(Saved data entries)
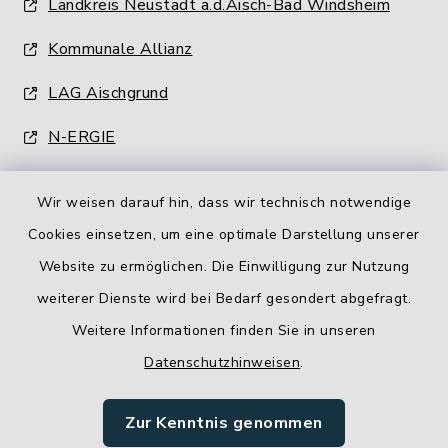
Landkreis Neustadt a.d.Aisch-Bad Windsheim
Kommunale Allianz
LAG Aischgrund
N-ERGIE
Wir weisen darauf hin, dass wir technisch notwendige
Cookies einsetzen, um eine optimale Darstellung unserer
Website zu ermöglichen. Die Einwilligung zur Nutzung
Kontakt
weiterer Dienste wird bei Bedarf gesondert abgefragt.
Weitere Informationen finden Sie in unseren
Barrierefreiheit
Datenschutzhinweisen
.
Datenschutz
Zur Kenntnis genommen
Impressum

__WORK INSTRUCTIONS__: Once the line with "weiterer Dienste wird" is located in the data above, repeat it and every later line through the end, exactly.

__RESPONSE AREA__:
weiterer Dienste wird bei Bedarf gesondert abgefragt.
Weitere Informationen finden Sie in unseren
Barrierefreiheit
Datenschutzhinweisen
.
Datenschutz
Zur Kenntnis genommen
Impressum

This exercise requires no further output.